◆ DESCRIPTION OF THE TASK ◆
Where the line containing "controllo. In questi" appears, begin retyping; continue exactly through the final line of the data. Omit every picture.

>>>

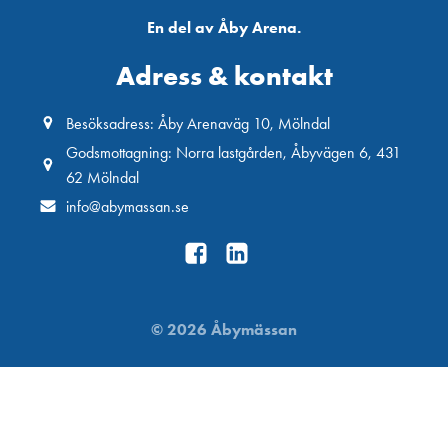
En del av Åby Arena.
Adress & kontakt
Besöksadress: Åby Arenaväg 10, Mölndal
Godsmottagning: Norra lastgården, Åbyvägen 6, 431
62 Mölndal
info@abymassan.se
© 2026 Åbymässan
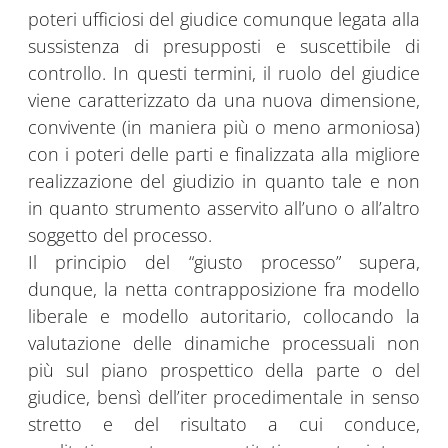
poteri ufficiosi del giudice comunque legata alla
sussistenza di presupposti e suscettibile di
controllo. In questi termini, il ruolo del giudice
viene caratterizzato da una nuova dimensione,
convivente (in maniera più o meno armoniosa)
con i poteri delle parti e finalizzata alla migliore
realizzazione del giudizio in quanto tale e non
in quanto strumento asservito all’uno o all’altro
soggetto del processo.
Il principio del “giusto processo” supera,
dunque, la netta contrapposizione fra modello
liberale e modello autoritario, collocando la
valutazione delle dinamiche processuali non
più sul piano prospettico della parte o del
giudice, bensì dell’iter procedimentale in senso
stretto e del risultato a cui conduce,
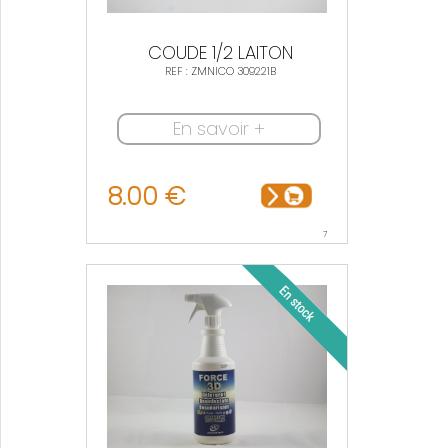
COUDE 1/2 LAITON
REF : ZMNICO 309221B
En savoir +
8.00 €
7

<<<

◆ ANSWER SECTION ◆
controllo. In questi termini, il ruolo del giudice
viene caratterizzato da una nuova dimensione,
convivente (in maniera più o meno armoniosa)
con i poteri delle parti e finalizzata alla migliore
realizzazione del giudizio in quanto tale e non
in quanto strumento asservito all’uno o all’altro
soggetto del processo.
Il principio del “giusto processo” supera,
dunque, la netta contrapposizione fra modello
liberale e modello autoritario, collocando la
valutazione delle dinamiche processuali non
più sul piano prospettico della parte o del
giudice, bensì dell’iter procedimentale in senso
stretto e del risultato a cui conduce,
COUDE 1/2 LAITON
REF : ZMNICO 309221B
En savoir +
8.00 €
7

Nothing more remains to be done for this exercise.